【コメント】「健康保険証の廃止ありき」で突き進む岸田政権に強く抗議する


立憲民主党 政務調査会長
長妻 昭


 本日、岸田総理は、来年秋の健康保険証の廃止について、廃止方針を堅持する考えを会見で表明した。わざわざ会見を開く意味があったのか甚だ疑問だ。多くの国民は保険証廃止の延期・撤回を求めており、与党内からも同様の声が上がっていた。いったいこれまで、どんな国民の声を聞いたのか?「保険証の廃止ありき」で進む岸田政権に強く抗議する。
 また、来秋の保険証廃止は、状況によっては見直すとの趣旨の話もあった。しかし、現時点ではっきり方針を表明しないと無益な資格確認書の作業が進んでしまいかねない。

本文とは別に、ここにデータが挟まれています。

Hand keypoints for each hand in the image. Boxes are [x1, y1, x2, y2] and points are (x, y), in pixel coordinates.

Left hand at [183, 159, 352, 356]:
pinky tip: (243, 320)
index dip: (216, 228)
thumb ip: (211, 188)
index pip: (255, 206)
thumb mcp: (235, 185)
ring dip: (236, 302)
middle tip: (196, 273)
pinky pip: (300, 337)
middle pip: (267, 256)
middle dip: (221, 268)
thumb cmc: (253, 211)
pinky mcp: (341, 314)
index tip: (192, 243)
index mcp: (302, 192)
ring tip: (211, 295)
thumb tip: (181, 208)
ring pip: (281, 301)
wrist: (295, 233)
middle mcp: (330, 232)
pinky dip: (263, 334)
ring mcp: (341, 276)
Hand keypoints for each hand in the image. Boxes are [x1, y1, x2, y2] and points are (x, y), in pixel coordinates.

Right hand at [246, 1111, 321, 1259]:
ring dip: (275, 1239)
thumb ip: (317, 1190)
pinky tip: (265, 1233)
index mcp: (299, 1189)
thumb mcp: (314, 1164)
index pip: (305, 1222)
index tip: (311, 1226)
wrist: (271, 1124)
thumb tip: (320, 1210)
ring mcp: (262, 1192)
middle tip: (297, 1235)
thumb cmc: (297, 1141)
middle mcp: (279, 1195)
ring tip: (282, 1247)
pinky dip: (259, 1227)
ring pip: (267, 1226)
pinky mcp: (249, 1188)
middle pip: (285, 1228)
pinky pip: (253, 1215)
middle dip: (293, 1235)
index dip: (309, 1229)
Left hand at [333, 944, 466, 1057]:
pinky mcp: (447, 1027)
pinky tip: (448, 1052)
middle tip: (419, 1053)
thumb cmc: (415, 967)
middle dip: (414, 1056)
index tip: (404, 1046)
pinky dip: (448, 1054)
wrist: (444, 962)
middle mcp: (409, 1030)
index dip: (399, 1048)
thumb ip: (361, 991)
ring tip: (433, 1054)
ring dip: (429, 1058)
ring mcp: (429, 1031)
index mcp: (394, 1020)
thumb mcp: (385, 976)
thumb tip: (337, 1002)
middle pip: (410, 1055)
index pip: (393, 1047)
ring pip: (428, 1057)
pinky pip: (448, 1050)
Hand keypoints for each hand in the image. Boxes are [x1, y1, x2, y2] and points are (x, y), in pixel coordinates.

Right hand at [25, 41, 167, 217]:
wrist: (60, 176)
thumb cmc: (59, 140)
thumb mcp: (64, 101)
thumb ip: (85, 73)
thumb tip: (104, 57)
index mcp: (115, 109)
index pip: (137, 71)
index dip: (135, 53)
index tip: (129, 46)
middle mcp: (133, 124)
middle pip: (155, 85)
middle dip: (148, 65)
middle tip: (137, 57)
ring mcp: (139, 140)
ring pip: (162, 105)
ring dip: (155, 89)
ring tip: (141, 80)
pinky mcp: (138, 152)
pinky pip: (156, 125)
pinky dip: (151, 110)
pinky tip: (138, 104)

 私たち立憲民主党は、デジタル化は日本にとって喫緊の課題であると考えている。しかし、国民の不安を置き去りにして強引に突き進むと、かえってデジタル化が後退してしまう。これは他のデジタル先進国の貴重な教訓である。政府は、個人情報は国民の所有物であることを自覚した上で、「不安払拭なくしてデジタル化なし」を肝に銘じなければならない。
 河野デジタル大臣が昨年10月に突然、「2024年度秋に現在の健康保険証の廃止を目指す」ことを打ち上げ、先の通常国会でトラブルが頻発し不安が高まる中、政府・与党が健康保険証を廃止するマイナンバー法等改正案の成立を強行した。このことが、現在の混乱を招いている。
政府は、マイナンバーカードは希望する人が持つと任意であることを強調していたが、このままでは、事実上の強制となってしまう。「リスクと便益(ベネフィット)を自分で判断して、マイナンバーカードを持つか否か、自分で判断させてほしい」ということを言いたい。

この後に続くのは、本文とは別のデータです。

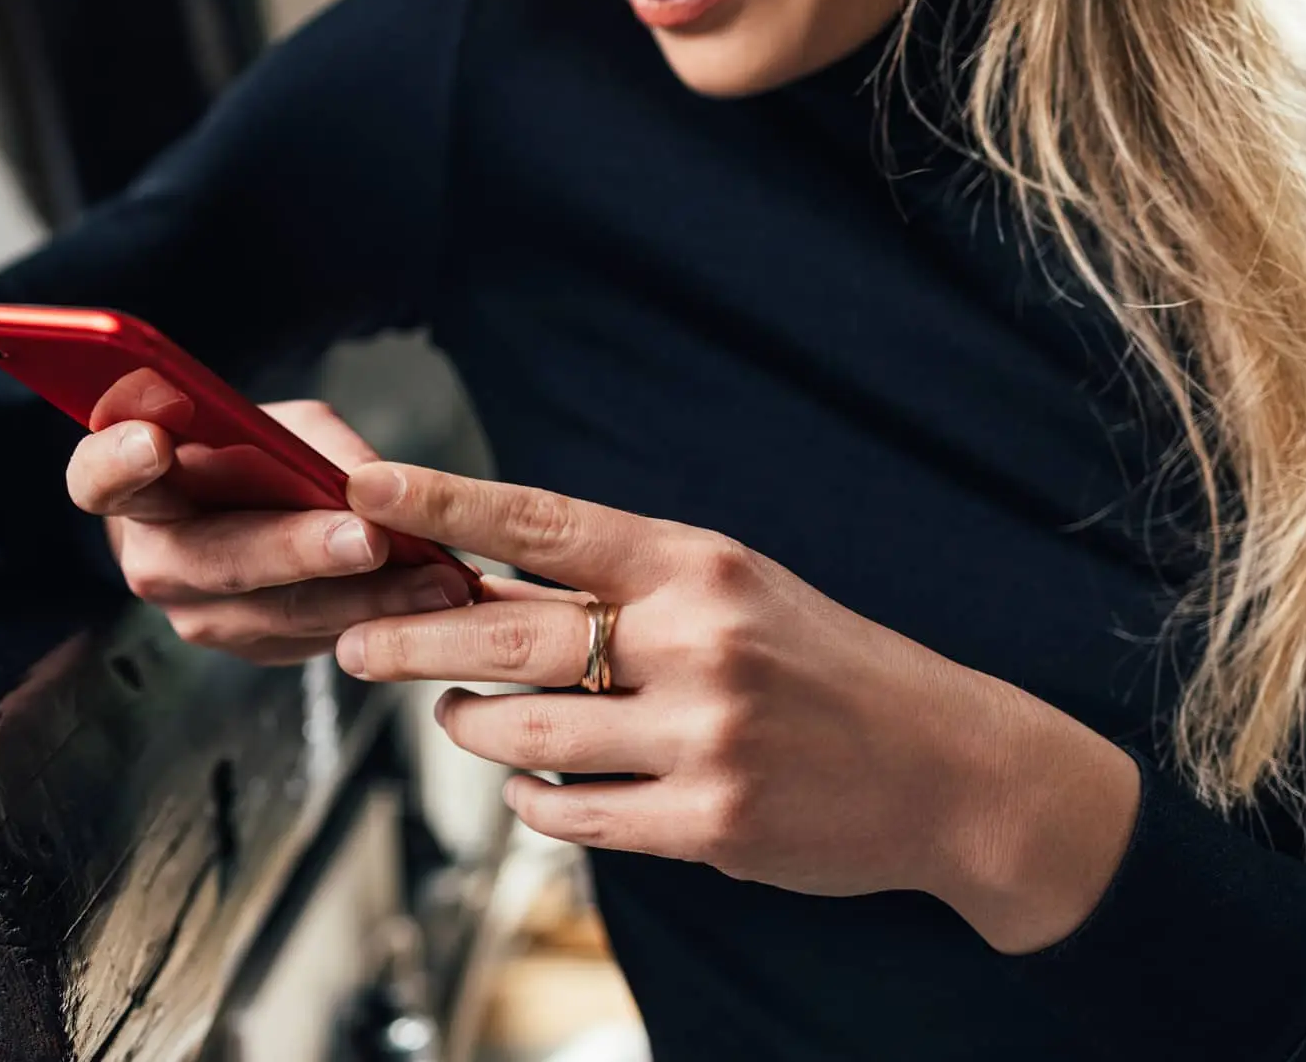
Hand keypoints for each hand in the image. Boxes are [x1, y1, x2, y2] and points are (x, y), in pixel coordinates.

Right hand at [65, 379, 475, 664]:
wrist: (251, 511)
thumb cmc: (252, 454)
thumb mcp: (279, 424)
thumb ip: (308, 444)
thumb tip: (371, 486)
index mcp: (134, 487)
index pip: (98, 478)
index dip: (118, 462)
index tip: (155, 442)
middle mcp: (152, 559)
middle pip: (214, 559)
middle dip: (298, 549)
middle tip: (368, 538)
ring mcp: (197, 615)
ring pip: (276, 612)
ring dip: (365, 599)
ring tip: (437, 578)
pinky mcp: (249, 647)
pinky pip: (311, 639)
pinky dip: (376, 618)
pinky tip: (430, 601)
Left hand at [333, 462, 1141, 953]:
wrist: (950, 767)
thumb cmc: (826, 668)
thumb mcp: (738, 591)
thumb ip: (626, 586)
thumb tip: (490, 582)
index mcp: (699, 564)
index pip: (546, 521)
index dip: (446, 501)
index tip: (365, 484)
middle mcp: (699, 639)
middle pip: (509, 633)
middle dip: (411, 642)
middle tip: (354, 648)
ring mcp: (705, 734)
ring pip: (526, 734)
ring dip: (472, 729)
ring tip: (460, 719)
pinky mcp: (712, 821)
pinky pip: (574, 814)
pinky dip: (534, 802)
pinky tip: (533, 787)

 岸田総理はマイナ保険証を持たない人向けに発行する資格確認書について、保険者が更新時期を最長5年の範囲で設定できるようにするほか、マイナ保険証を保有していないすべての人に交付することを示した。しかし、今の健康保険証と何が違うのか理解に苦しむ。膨大な資格確認書の交付には事務負担やコストが計り知れず、初めての資格確認書の膨大な事務作業でミスの多発や混乱が予想される。それをあえてやるのは理解不能だ。また、保険証と異なり、資格確認書はマイナ保険証と双方を所持することはできず、カードリーダーによる読み取り不能の場合は対応できなくなる。

  立憲民主党は、次期臨時国会の冒頭に健康保険証の廃止を延期する法案を提出することを検討している。過ちては改むるに憚ること勿れと言う。岸田政権はまずは、本法案に賛成して私たちの提案も聞いて国民の信頼が得られるデジタル化に舵を切ってほしい。